This is closly related to the Gravity well theory, and the article is quite illuminating, although full of the obligatory anti administration swipes that left wing publications indulge in (for example there is a constant refrain that these theories will not be implimented until the Administration changes, even though prototypes of these theories existed in the 1990's and no Democratic front runner seems inclined to speak about any sort of pro active strategy for conducting WW IV).

Most good libraries carry the New Yorker, apparently there is no on line archive yet.

Update: the article can be found here: http://www.possibility.com/epowiki/Wiki.jsp?page=KnowingTheEnemy

Thanks to Niner Domestic for the tip


----------



## 54/102 CEF (11 Oct 2007)

Thread may be old - but there is a new - far expanded Powerpoint on COIN by LCol Kilcullen at 

http://smallwarsjournal.com/documents/kilcullencoinbrief26sep07.ppt 

A Powerpoint viewer is required if you don't have the main program - 
http://www.microsoft.com/downloads/details.aspx?FamilyID=048dc840-14e1-467d-8dca-19d2a8fd7485&DisplayLang=en

If you can't find this and want it - PM me.
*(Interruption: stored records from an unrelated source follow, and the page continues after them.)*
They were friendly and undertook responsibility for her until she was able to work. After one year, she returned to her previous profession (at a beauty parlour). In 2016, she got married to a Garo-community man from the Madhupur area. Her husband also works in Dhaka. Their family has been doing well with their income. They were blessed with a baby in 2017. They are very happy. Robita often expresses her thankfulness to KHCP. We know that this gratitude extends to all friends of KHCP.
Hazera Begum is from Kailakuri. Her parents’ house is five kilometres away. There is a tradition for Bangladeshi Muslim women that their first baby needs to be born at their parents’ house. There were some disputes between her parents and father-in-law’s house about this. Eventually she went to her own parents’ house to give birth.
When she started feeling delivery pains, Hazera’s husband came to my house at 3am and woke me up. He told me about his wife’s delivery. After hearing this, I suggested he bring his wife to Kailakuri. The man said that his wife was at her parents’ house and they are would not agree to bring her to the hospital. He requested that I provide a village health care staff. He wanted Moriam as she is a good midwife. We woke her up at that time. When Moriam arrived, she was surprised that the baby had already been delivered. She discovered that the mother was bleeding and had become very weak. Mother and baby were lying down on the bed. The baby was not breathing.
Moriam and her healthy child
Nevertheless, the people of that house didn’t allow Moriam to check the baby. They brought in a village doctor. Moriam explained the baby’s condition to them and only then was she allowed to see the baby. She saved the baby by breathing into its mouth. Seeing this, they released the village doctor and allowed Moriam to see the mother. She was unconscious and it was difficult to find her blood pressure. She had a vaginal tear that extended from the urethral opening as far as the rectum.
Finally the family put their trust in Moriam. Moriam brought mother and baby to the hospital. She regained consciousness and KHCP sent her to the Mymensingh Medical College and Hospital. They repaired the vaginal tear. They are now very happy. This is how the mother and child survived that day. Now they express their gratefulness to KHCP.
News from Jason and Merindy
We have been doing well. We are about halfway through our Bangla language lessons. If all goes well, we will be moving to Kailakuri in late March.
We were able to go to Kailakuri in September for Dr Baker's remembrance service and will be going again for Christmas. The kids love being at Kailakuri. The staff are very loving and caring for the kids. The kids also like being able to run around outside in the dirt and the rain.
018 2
All should read it - I think it makes all the connections we don`t necessarily see.


----------



## FascistLibertarian (11 Oct 2007)

Kilcullen and Robb are amazing.


----------



## DBA (11 Oct 2007)

Just by the types and amounts of information being gathered by various intelligence programs you can see that a lot of it is applicable to finding the connections between nodes once some are discovered. To bad The New York times, other news organizations and the Democratic Party are against this type of intelligence gathering even to the extent of exposing covert programs. Not without some reason as tracking associations is in some ways in conflict with freedom of association.


----------



## a_majoor (1 Jun 2008)

This essay shows the difficulty with what we are dealing with. Even if you agree with the premise, the way it is stated will raise lots of politically  correct opposition or at least make it difficult to gain support to take action, as well as harden the resolve of the Jihadis to work against us. Creating successful disaggregation techniques will be difficult, and may have to focus on other factors, like expanding womans rights in Islamic societies or transferring blame for economic and social stagnation back to the dysfunctional governments of the region rather than trying to take religion head on:

http://cjunk.blogspot.com/2008/05/muslim-reformation.html



> *The Muslim Reformation*
> 
> Let me make it clear from the start, that the following essay focuses on Islam, not on Muslims. I believe that the average Muslim is more or less like you or I ... they want to live in peace and wish for a better life for themselves and their children. In short, they are good people. The topic here is Muslim and Christian foundations and beginnings.
> 
> ...


----------



## Greymatters (1 Jun 2008)

While there is an overwhelming amount of evidence supporting a violent Islam religion, he's oblivious to, or deliberately ignoring, Christianity's own bloody past.  Once Christians took the reins of power over from Rome they were only too happy to wield the sword along with everyone else... if in doubt take a look at our current response.


----------



## Good2Golf (1 Jun 2008)

54/102 CEF said:
			
		

> Thread may be old - but there is a new - far expanded Powerpoint on COIN by LCol Kilcullen at
> 
> http://smallwarsjournal.com/documents/kilcullencoinbrief26sep07.ppt
> 
> ...



Kilcullen's work is most definitely something that folks should at least consider reading.  His analysis of the factors at play in assessing and dealing with insurgency is very well laid out.


----------



## tomahawk6 (1 Jun 2008)

Ignoring Kilcullen's influence on US COIN operations would be a very serious mistake. This in a nutshell explains current COIN operations in Iraq.The following comments were made on June 26, 2007 .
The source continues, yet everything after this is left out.